Kate nodded her agreement.

“The dead girl-they called each other only by their first names, and hers was Daphne, but I remembered her last name (which the police found suspicious) because it was Potter-Jones, and that sounded to me like something out of a drama from the BBC-she was the rudest of the lot and was writing on prostitutes, or, as they insisted on calling them, sex-workers. I should add that all their subjects were enormous, totally unsuitable to undergraduates, and entirely composed of oral history. All history, all previously published research, was lies. They would talk to real sex-workers, real homeless women, real victims of botched abortions, that sort of thing. When I suggested some academic research, they positively snorted. Daphne said that being a sex-worker was exactly like being a secretary-they were equally humiliating jobs-but at least we might try to see that sex-workers got fringe benefits.

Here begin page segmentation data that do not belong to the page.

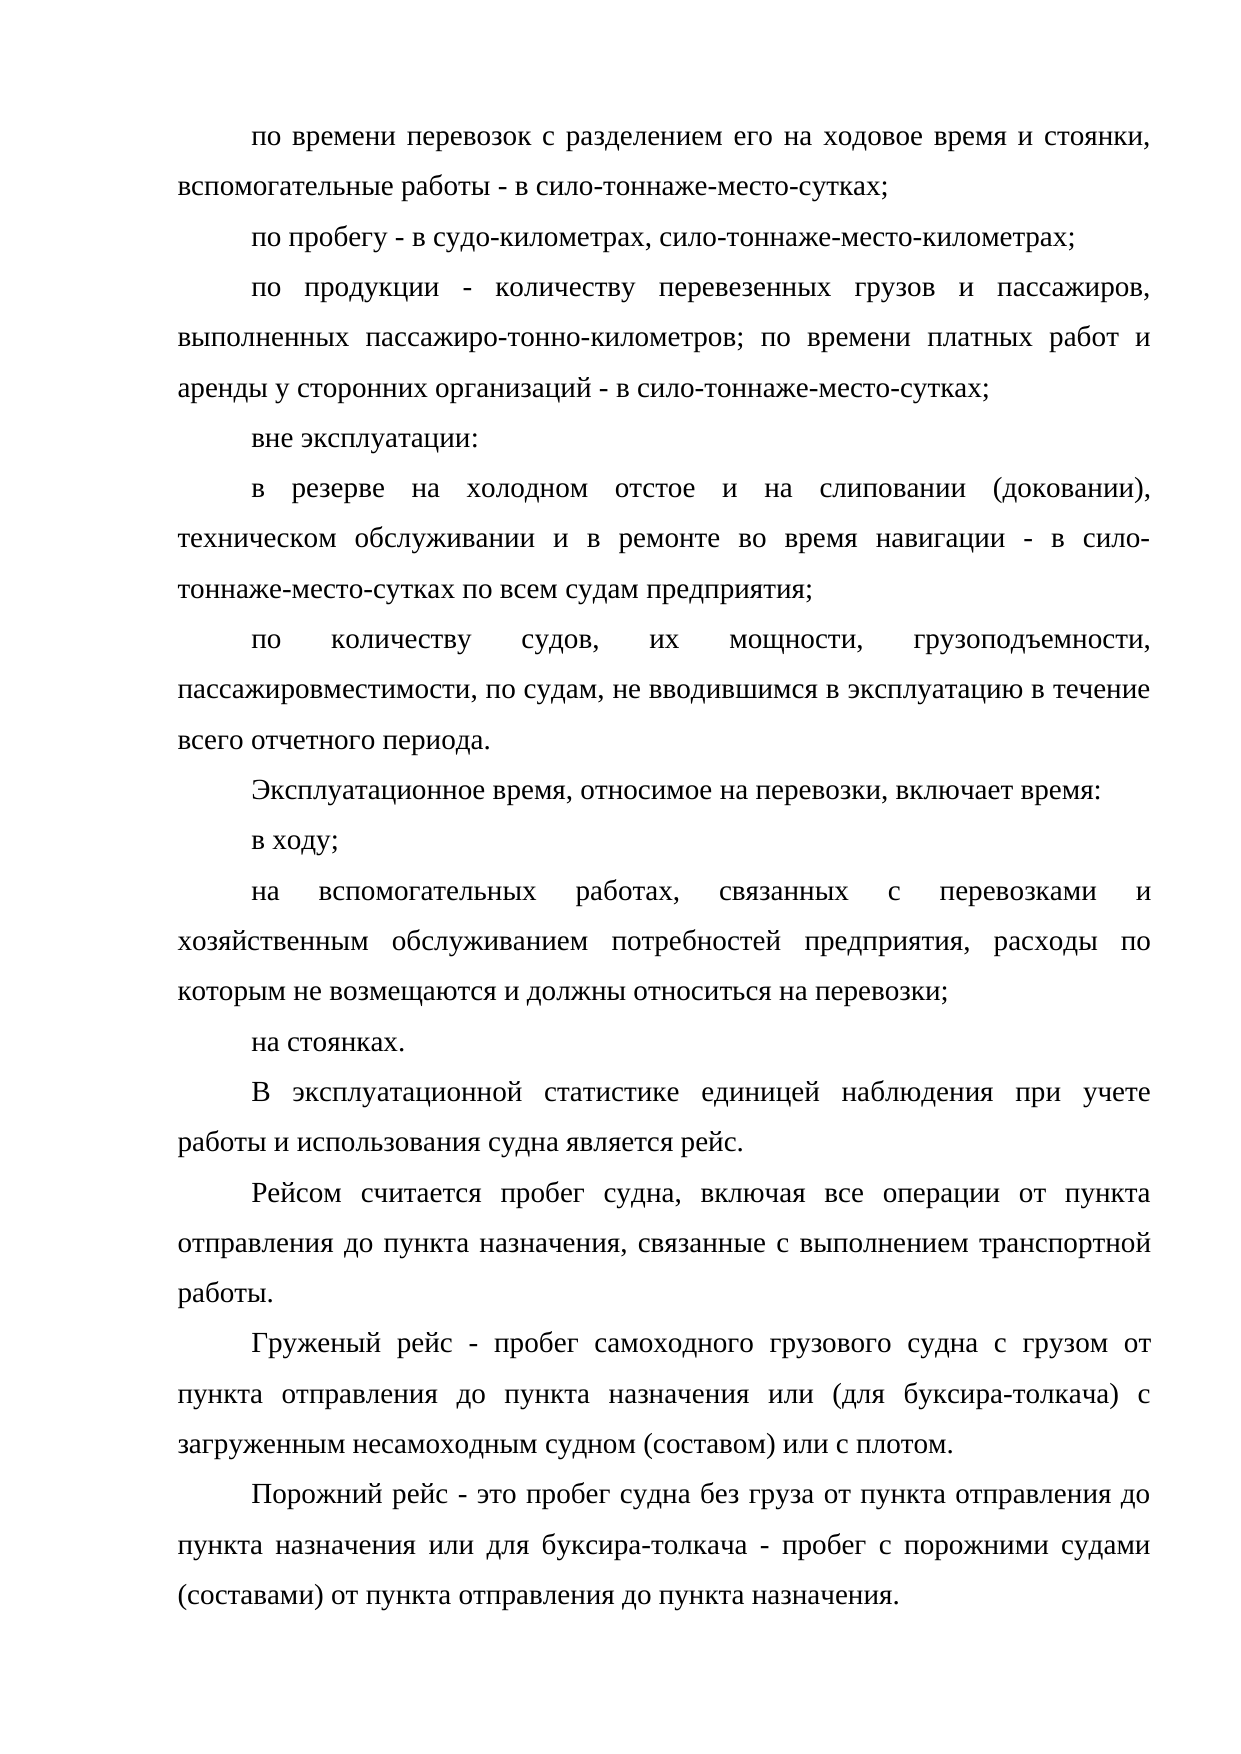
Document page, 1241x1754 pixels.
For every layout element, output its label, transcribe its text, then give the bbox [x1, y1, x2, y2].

text по времени перевозок с разделением его на ходовое время и стоянки, вспомогательные работы - в сило-тоннаже-место-сутках; [177, 118, 1152, 202]
text по продукции - количеству перевезенных грузов и пассажиров, выполненных пассажиро-тонно-километров; по времени платных работ и аренды у сторонних организаций - в сило-тоннаже-место-сутках; [177, 269, 1152, 403]
text по количеству судов, их мощности, грузоподъемности, пассажировместимости, по судам, не вводившимся в эксплуатацию в течение всего отчетного периода. [177, 621, 1152, 755]
text вне эксплуатации: [177, 420, 1152, 453]
text Груженый рейс - пробег самоходного грузового судна с грузом от пункта отправления до пункта назначения или (для буксира-толкача) с загруженным несамоходным судном (составом) или с плотом. [177, 1326, 1152, 1460]
text в ходу; [177, 822, 1152, 856]
text по пробегу - в судо-километрах, сило-тоннаже-место-километрах; [177, 219, 1152, 252]
text В эксплуатационной статистике единицей наблюдения при учете работы и использования судна является рейс. [177, 1074, 1152, 1158]
text на вспомогательных работах, связанных с перевозками и хозяйственным обслуживанием потребностей предприятия, расходы по которым не возмещаются и должны относиться на перевозки; [177, 873, 1152, 1007]
text на стоянках. [177, 1024, 1152, 1057]
text в резерве на холодном отстое и на слиповании (доковании), техническом обслуживании и в ремонте во время навигации - в сило-тоннаже-место-сутках по всем судам предприятия; [177, 470, 1152, 604]
text Рейсом считается пробег судна, включая все операции от пункта отправления до пункта назначения, связанные с выполнением транспортной работы. [177, 1175, 1152, 1309]
text Порожний рейс - это пробег судна без груза от пункта отправления до пункта назначения или для буксира-толкача - пробег с порожними судами (составами) от пункта отправления до пункта назначения. [177, 1477, 1152, 1611]
text Эксплуатационное время, относимое на перевозки, включает время: [177, 772, 1152, 806]
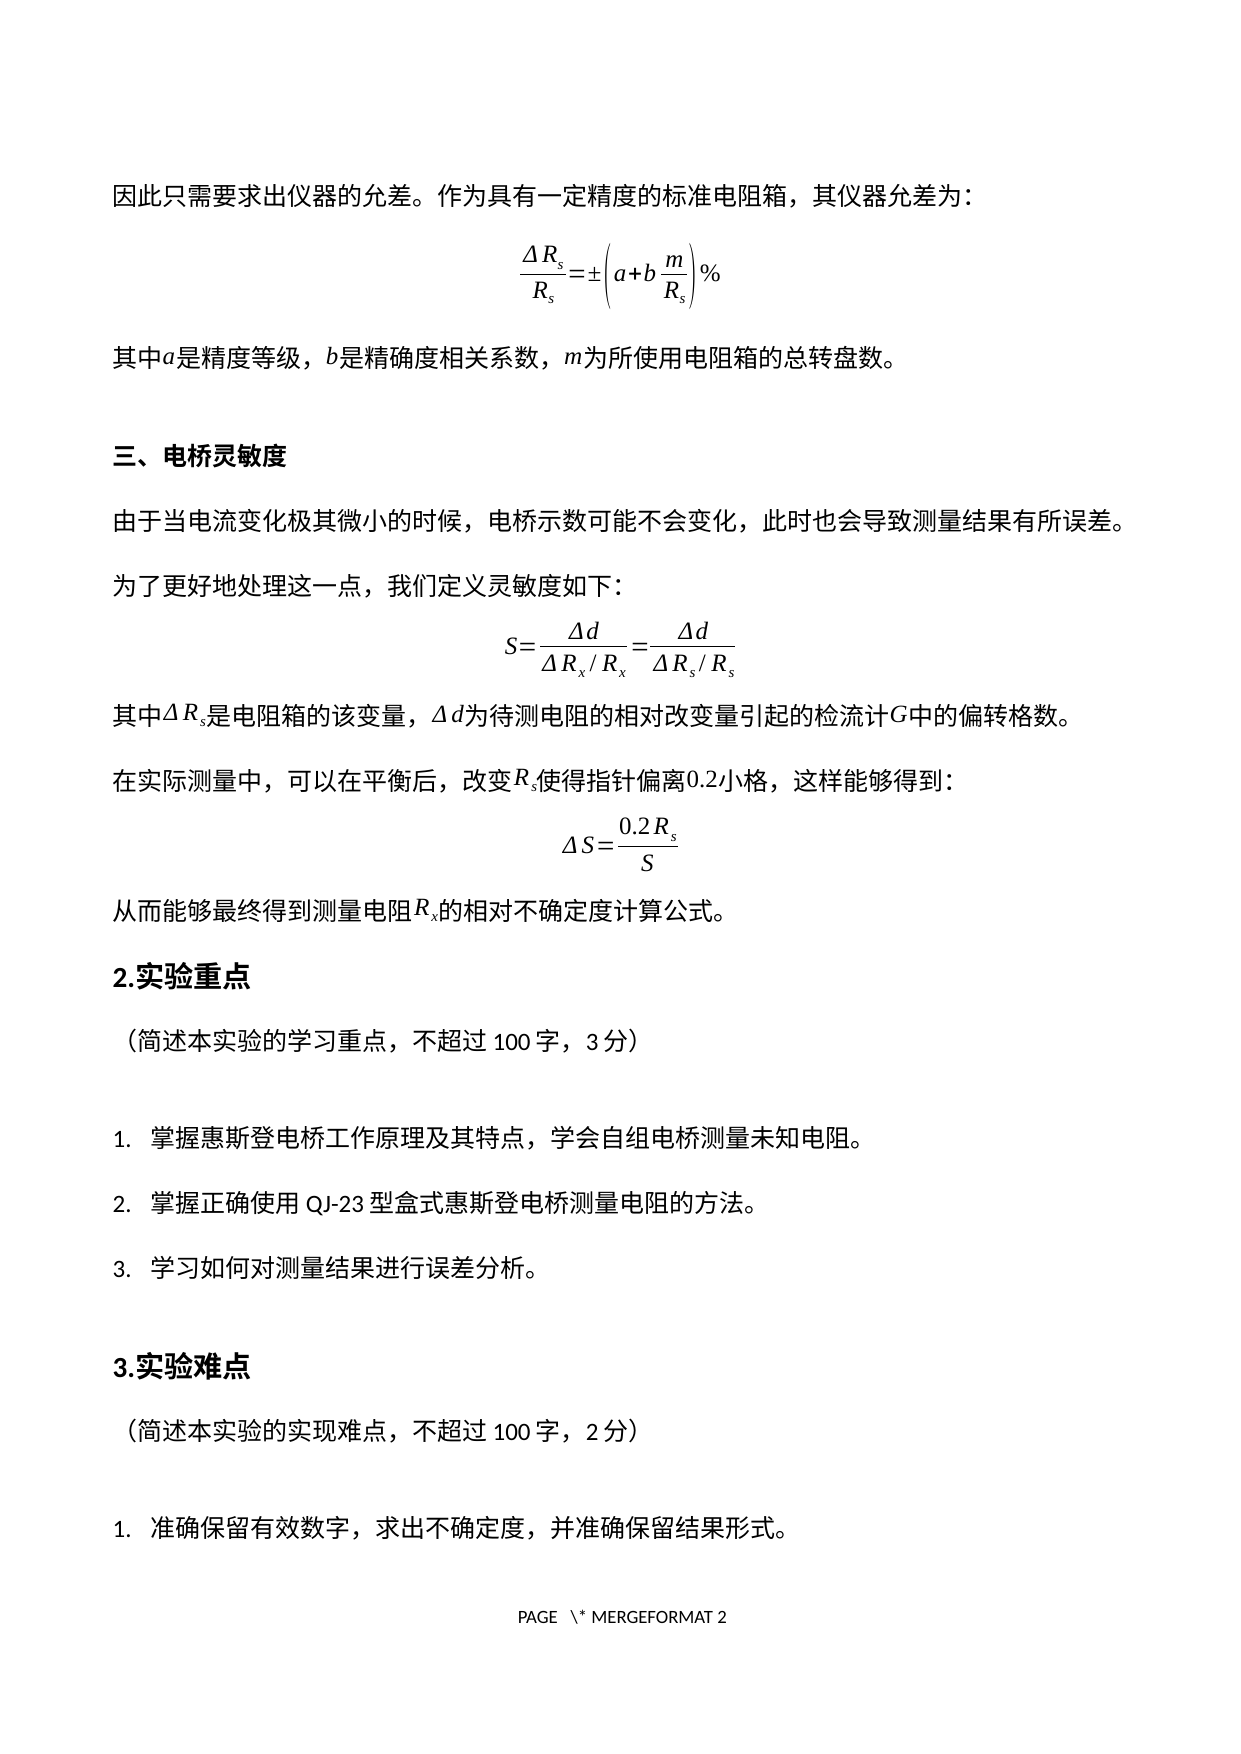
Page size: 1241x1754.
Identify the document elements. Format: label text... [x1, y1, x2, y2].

My only private conversation, if you can call it that-they never, any of them, came to my office hours or consulted me for a minute-was with Daphne. She had been advised at a seminar to pretend to be a sex-worker and try to get into a ‘house’ so that she might meet some prostitutes; she had, not surprisingly to me but apparently to her and all the others, found it difficult to get prostitutes to talk to her. I took her aside at the end of the class and told her I thought that might be rather dangerous. She laughed, and said she had told her mother, who thought it was a great idea. I know all this may sound exaggerated or even the wanderings of a demented person, but this is, I promise you, a straightforward rendition of my experience. I have spared you some details, considering them repetitive. No doubt you get the picture. It occurred to me, when I was in Riker’s Island, that perhaps I might now be of some interest to the members of the seminar, except of course that they thought I had murdered their friend, so I failed to interest them even as an accused murderer. Cynthia thought I oughtn’t to mention that, but my view is if, knowing it all, you can’t believe me, I might as well plead to manslaughter as my young but clearly smart lawyer urges.”